___ GIVEN RECORDS ___

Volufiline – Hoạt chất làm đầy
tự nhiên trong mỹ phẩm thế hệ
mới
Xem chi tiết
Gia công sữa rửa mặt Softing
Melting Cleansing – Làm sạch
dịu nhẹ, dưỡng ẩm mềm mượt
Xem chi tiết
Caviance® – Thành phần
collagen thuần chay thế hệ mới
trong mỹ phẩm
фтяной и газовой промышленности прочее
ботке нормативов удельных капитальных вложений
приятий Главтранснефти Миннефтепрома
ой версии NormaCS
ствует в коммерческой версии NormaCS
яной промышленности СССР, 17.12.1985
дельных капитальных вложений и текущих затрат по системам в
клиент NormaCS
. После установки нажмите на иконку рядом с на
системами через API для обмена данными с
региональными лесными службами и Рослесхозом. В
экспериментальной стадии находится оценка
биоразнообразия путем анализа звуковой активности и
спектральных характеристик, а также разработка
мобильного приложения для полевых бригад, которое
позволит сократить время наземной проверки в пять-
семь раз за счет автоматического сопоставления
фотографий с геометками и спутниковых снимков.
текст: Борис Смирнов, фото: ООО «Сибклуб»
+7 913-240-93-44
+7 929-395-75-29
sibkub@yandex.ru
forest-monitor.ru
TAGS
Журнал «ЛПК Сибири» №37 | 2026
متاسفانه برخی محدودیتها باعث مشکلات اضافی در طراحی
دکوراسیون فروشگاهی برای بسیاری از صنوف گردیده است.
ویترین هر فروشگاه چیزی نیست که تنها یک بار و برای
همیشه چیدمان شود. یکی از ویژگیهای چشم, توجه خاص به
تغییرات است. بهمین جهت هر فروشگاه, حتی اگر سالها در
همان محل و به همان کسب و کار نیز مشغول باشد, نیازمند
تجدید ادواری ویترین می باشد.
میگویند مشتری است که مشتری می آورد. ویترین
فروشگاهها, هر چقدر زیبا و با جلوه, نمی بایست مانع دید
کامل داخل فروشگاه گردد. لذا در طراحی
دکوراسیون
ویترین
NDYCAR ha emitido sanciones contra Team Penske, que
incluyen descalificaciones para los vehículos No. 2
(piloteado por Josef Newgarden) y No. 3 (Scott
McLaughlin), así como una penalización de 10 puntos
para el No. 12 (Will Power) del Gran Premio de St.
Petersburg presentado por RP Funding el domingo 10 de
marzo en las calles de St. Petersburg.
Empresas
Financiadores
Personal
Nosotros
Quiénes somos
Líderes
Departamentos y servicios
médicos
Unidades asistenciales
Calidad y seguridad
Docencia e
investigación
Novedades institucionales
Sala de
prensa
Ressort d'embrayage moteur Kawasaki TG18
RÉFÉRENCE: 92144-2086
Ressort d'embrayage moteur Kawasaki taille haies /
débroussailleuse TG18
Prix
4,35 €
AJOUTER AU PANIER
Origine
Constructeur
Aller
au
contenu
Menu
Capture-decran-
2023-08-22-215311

___

* [WHAT IS EXPECTED]: Which lines in the items above contain the word "trong"? Copy each of them out.

* [SOLVED PROBLEM]:
tự nhiên trong mỹ phẩm thế hệ
trong mỹ phẩm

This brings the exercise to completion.